• **Task**
Please carry on the genealogy post about family migrations, picking up right after its last sentence about sleeping cars.

(Beginning of Source text)

Originally published on genealogyatheart.blogspot.com on 26 Jun 2015.
As you read this I am somewhere along I-77 on my 2nd driving trip from West Virginia to Florida in the past 2 weeks. The 18 hours, nearly 1000 miles, distance is my last planned journey between these destinations and I can’t express how grateful I am to be through with this move.
My 3x great grandfather, Jean “John” Leininger, from Endenhoffr, Mietesheim, West Bas Rhin, Alsace, France (but sometimes Germany!) emigrated with his family in 1827 on the Canaris, a ship leaving Le Havre, France with an arrival in New York City on 30 Jun 1827. “According to an old note, they went ‘by rail’ to Buffalo, New York. From there they went by canal to Canton, or Stark Co., Ohio.” 1
The family’s choice of transportation was the quickest for the time period. Since the rails ended in Buffalo, canal travel was faster than overland by horse and wagon. I think about my great grandmother, Marie Margueritte, with two small children on this journey. No airport playrooms, electronic games, readily available food or bathroom facilities. Makes me rethink complaining about the traffic slow down around Charlotte on my journey!
My husband’s 2x great grandmother, Drusilla Williams DeWolf Thompson relocated to Chicago from Troy, New York in the 1850’s. We’ve never been able to identify the exact year she moved. We know her son, John Calvin DeWolf. was born in Albany, New York in May 1851. First husband, Calvin DeWolf, died of consumption in May 1852 but there is not agreement on whether Calvin died in New York (from the family Bible written years after his death) or in Rock Island, Illinois (Illinois death information found online). Grandma Dru (my nickname for her) remarried widower Thomas Coke Thompson in Chicago (per family Bible record) in 1857 so we know that Dru relocated to Illinois within a 5 year time period. How did she get there? Family legend says it was by covered wagon but I find no proof of that. It is more likely that Dru traveled via the then modern convenience of railways. By 1854, Orphan Trains were shipping children from New York to the Midwest as train travel became more commonplace.2 In 1850, Chicago was a city of 30,000 served by one rail line, the Galena & Chicago Union Railroad. By 1852, Chicago had 5 rail lines and by 1856, 10.3 The 1855 population in Chicago rose to 83500. 4
In 1851, the Hudson River Railroad connected Rensselaer with New York City.5
|c.1855 Map of New York & Erie Rail Road and Its Connections6|
In 1854, the cost of the fare from New York to Chicago was $26.00.7 In today’s dollars, the cost would be about $628.57! The trip took about 42 hours, as the time from New York to St. Louis was 48 hours.8 It was not a restful experience, either. Although sleeping cars were first included on the New York & Erie run in 1843, the heavy weight made them unfeasible so the concept was ended until George Pullman re-engineered the design in 1864.

(End of Source text)
(Beginning of Extracted entries)

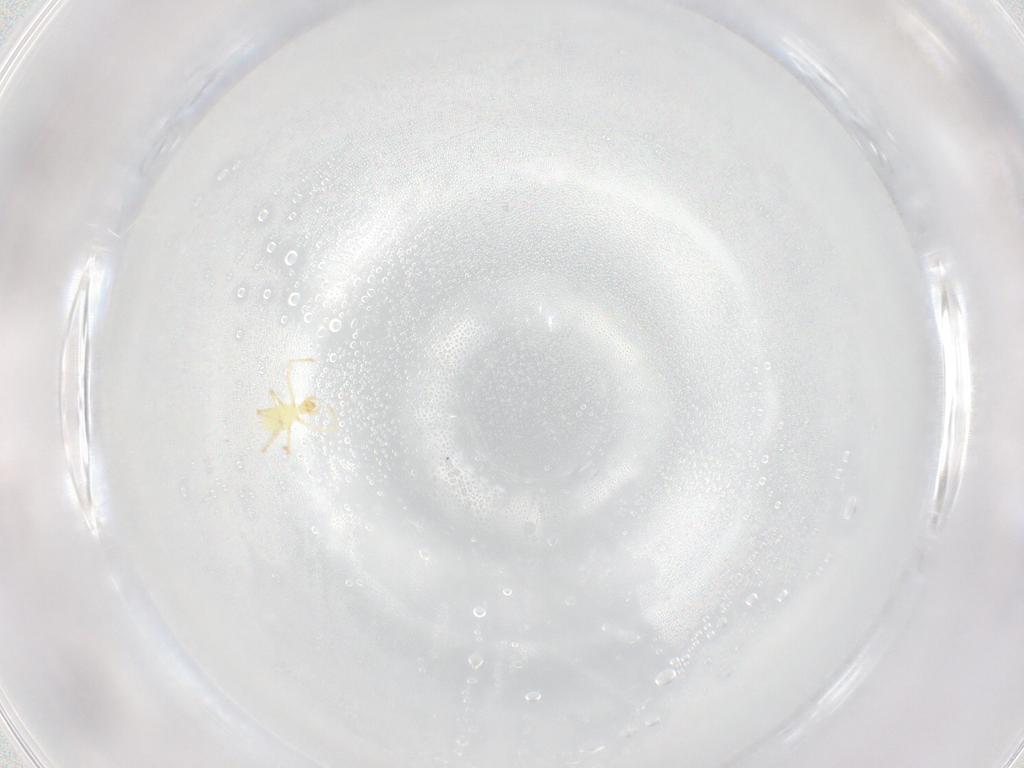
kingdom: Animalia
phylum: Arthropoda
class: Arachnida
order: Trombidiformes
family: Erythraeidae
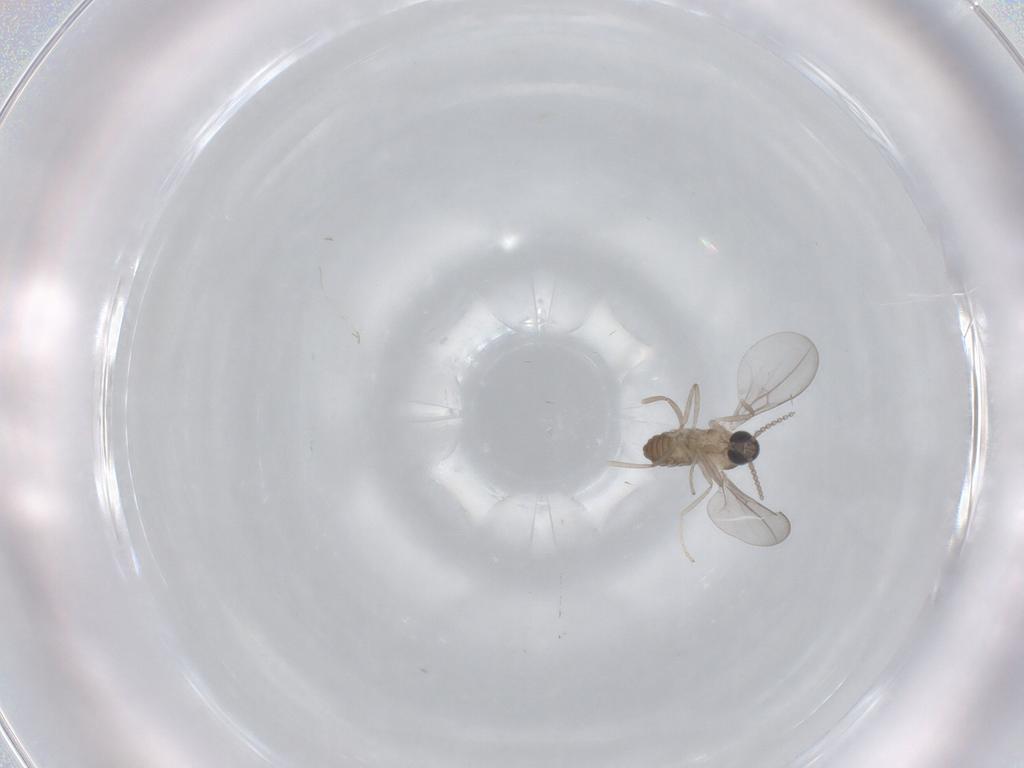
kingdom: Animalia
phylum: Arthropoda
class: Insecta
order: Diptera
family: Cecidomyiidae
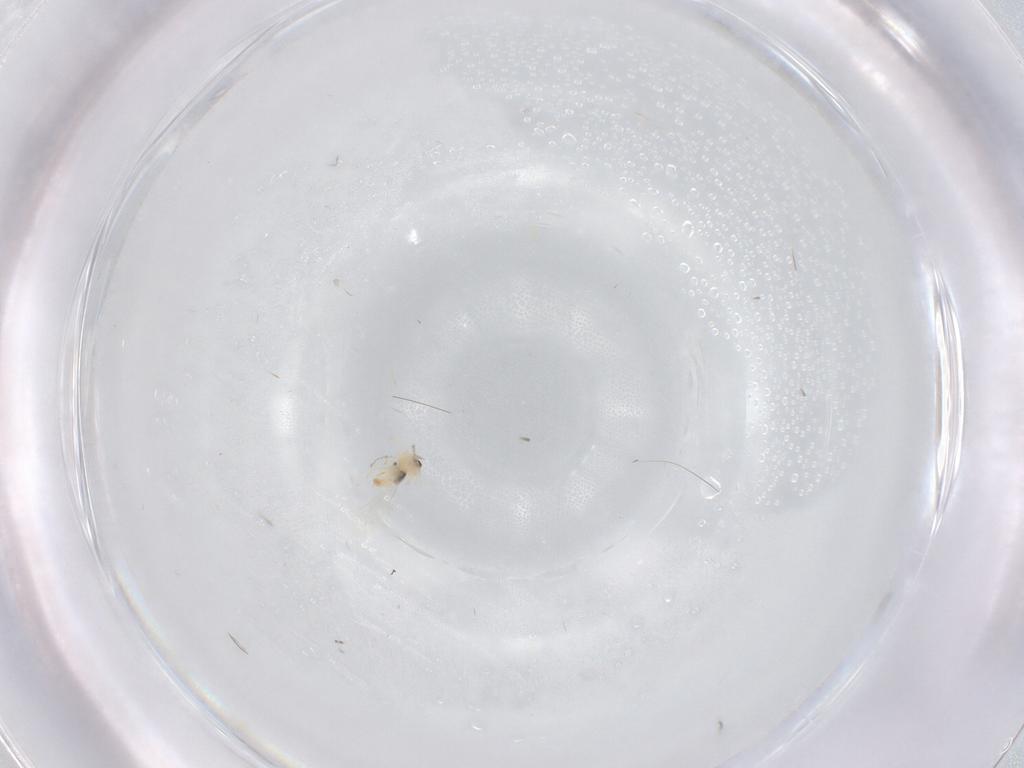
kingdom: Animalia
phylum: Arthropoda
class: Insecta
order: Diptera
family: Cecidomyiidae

(End of Extracted entries)

• **Your response**
I definitely prefer a 3 hour plane ride or even an 18 hour car commute
1 Leininger, Robert LeRoy. First Annual Supplement to the Leininger Family History and Genealogy. Columbia City: Self Published, 1974. 36. Print.
2 “Orphans in Orphan Asylums New York.” Orphans in Orphan Asylums New York. N.p., n.d. Web. 14 June 2015.
3 Harold M. Mayer & Richard C. Wade, Chicago: Growth of a Metropolis (Chicago: University of Chicago Press, 1969), 35.
4 Fourth Annual Review of the Commerce, Manufactures, and the Public and Private Improvements of Chicago, for the year 1855, with a full statement of her system of railroads: and a general synopsis of the business of the city, Copied from several articles published in the Daily Democratic Press (Chicago: Democratic Press Steam Printing House, 1856.), 49. [Hereinafter referred to as Annual Review for 1855.]
5Wikipedia. Wikimedia Foundation, n.d. Web. 14 June 2015.
6 “The Railway Conductor.” Google Books. N.p., n.d. Web. 14 June 2015.
7 “Michigan Historical Collections.” Google Books. N.p., n.d. Web. 14 June 2015.
9 “Trains Across the Continent.” Google Books. N.p., n.d. Web. 14 June 2015.